I've also pushed the debug commits onto that same branch. The first debug commit containing the debug statements I added yesterday. The second commit contains additional things I've tried and added today. You can see the output of a run with the GHA demo script including these debug statements here: https://github.com/jrfnl/phive/actions/runs/10537359249/job/29198669327

I suspect it may be something to do with the combination of options passed to curl via curl_setopt_array(), but that's not that easy to debug what with those all being integer constants... I can see nine options being added in the Curl class, but 17 in total being added via the curl_setopt_array() call in Curl::exec().

Happy to try more things. Guidance appreciated.

JSabelli-FDX commented 3 weeks ago

After manually updating to the newest version, the No RateLimit present in response seems to still be returning when I try to do phive selfupdate . Could just be because I'm already using the latest version but other than that, install and update work again.
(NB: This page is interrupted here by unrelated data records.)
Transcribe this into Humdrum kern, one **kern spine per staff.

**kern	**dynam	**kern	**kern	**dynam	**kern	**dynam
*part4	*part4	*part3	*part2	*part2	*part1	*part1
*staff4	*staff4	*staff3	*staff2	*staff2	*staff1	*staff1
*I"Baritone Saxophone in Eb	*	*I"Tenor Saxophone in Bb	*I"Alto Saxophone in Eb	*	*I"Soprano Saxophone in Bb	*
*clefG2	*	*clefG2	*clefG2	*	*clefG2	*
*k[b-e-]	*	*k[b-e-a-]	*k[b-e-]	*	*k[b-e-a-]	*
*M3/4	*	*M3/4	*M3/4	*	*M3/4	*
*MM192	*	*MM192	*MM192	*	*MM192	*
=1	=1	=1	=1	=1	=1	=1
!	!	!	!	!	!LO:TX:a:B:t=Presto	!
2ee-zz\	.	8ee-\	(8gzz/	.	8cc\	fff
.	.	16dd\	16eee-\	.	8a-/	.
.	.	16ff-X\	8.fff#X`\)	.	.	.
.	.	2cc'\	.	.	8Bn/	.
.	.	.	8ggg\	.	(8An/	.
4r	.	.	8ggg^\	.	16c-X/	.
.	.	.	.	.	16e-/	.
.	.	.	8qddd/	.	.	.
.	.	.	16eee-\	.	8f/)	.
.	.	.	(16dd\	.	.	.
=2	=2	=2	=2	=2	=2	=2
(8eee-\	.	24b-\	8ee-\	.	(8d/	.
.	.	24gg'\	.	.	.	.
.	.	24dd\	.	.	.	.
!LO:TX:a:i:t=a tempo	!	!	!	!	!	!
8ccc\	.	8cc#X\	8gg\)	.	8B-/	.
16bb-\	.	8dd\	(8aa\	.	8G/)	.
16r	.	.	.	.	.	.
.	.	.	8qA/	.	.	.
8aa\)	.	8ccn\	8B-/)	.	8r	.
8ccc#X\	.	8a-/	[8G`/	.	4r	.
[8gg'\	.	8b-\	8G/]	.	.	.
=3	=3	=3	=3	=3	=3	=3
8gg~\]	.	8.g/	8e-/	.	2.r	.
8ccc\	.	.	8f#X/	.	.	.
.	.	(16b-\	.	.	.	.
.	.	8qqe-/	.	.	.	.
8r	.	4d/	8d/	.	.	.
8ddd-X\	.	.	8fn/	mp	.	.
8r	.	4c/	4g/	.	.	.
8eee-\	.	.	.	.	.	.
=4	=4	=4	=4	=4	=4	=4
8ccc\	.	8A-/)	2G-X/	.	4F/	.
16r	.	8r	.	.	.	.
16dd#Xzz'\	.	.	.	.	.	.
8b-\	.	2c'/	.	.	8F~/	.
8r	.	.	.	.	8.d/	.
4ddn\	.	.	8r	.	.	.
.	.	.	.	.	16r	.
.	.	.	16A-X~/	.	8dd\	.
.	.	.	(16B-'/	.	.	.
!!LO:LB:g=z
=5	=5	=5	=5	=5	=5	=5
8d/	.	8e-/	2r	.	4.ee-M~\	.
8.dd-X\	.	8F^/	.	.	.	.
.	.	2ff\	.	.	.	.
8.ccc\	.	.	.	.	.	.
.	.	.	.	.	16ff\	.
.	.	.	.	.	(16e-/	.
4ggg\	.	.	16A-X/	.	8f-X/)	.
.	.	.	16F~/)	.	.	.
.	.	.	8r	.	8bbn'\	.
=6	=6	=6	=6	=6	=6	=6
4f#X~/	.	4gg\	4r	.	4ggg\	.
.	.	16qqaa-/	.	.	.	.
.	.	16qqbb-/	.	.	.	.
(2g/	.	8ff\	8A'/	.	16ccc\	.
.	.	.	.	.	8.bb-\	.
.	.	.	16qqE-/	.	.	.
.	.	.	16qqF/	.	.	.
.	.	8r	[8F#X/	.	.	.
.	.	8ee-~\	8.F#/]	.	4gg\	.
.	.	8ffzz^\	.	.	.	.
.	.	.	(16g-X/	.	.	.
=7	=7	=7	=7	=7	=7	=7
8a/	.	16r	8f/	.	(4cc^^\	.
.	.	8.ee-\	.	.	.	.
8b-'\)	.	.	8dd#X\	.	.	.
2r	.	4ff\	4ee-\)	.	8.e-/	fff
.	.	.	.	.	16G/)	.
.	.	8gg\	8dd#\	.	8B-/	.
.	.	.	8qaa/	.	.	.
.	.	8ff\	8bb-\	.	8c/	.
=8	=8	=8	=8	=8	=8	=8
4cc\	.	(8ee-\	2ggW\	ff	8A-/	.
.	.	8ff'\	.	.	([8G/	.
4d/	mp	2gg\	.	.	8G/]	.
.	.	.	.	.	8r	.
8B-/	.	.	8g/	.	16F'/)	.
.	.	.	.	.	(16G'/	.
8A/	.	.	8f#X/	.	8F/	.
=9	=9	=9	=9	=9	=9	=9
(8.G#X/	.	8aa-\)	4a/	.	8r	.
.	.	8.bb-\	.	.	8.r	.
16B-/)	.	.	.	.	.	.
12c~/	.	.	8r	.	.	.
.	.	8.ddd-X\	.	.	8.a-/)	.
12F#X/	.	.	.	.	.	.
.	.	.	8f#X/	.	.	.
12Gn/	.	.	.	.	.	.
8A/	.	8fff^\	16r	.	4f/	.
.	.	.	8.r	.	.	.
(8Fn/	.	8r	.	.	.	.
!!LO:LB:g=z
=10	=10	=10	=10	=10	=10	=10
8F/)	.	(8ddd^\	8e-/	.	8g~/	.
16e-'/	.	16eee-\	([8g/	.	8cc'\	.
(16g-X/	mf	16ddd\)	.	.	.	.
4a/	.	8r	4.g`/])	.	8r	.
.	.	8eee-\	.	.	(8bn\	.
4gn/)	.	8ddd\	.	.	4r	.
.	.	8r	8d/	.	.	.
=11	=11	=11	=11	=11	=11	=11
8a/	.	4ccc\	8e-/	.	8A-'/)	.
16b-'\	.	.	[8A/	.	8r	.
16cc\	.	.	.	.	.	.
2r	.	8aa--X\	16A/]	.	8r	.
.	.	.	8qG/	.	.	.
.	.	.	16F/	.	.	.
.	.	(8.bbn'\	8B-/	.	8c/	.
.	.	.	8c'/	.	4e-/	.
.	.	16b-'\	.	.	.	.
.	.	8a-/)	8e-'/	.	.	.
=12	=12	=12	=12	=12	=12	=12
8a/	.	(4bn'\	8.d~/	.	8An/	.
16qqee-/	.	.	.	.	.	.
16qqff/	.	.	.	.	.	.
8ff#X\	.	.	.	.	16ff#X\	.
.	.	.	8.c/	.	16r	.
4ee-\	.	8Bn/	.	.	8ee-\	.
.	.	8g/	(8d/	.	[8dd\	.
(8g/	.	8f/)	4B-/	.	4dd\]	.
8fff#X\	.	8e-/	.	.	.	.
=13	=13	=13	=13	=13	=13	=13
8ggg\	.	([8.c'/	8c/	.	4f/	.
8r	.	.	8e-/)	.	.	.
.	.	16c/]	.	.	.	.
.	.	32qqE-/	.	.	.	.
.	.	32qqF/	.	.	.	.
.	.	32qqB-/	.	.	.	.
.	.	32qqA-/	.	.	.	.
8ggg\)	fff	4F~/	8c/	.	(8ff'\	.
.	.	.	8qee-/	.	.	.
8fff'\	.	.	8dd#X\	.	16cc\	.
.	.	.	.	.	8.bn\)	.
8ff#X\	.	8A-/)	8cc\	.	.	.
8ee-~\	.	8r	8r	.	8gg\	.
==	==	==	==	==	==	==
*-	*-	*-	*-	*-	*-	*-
Thank you!

theseer commented 3 weeks ago

@jrfnl So you're telling me there must be a combination of flags that - on windows only - breaks header handling? Any chance to verify that? Because it works reliably in Linux and apparently macos.

jrfnl commented 3 weeks ago

@jrfnl So you're telling me there must be a combination of flags that - on windows only - breaks header handling? Any chance to verify that? Because it works reliably in Linux and apparently macos.

@theseer Not what I'm "telling you", just what I suspect may be happening. You can see the output of the debug code in the GH Actions run for yourself.

theseer commented 2 weeks ago

Am Dienstag, 27. August 2024 schrieb Juliette:

@jrfnl So you're telling me there must be a combination of flags that - on windows only - breaks header handling? Any chance to verify that? Because it works reliably in Linux and apparently macos.

@theseer Not what I'm "telling you", just what I suspect may be happening. You can see the output of the debug code in the GH Actions run for yourself.

I got that, and it was not meant as a critique rather disbelieve despite seeing it.

As I'm currently quite unfit - still recovering from a nasty multiday fever: any chance to spin some sort of matrix run to see which one might be the culprit?

-- Reply to this email directly or view it on GitHub: https://github.com/phar-io/phive/issues/374#issuecomment-2313302941 You are receiving this because you were mentioned.

Message ID: @.***

jrfnl commented 2 weeks ago

As I'm currently quite unfit - still recovering from a nasty multiday fever: any chance to spin some sort of matrix run to see which one might be the culprit?

@theseer I'd be happy to, but it's a bit difficult to figure out what should be in such a matrix:

I suspect it may be something to do with the combination of options passed to curl via curl_setopt_array(), but that's not that easy to debug what with those all being integer constants... I can see nine options being added in the Curl class, but 17 in total being added via the curl_setopt_array() call in Curl::exec().

I'm going to have to find out what the other 8 options are which are being passed to be able to set up a usable test scenario.

Won't have time for this till Thursday at the earliest though.

In the mean time: wishing you a speedy recovery!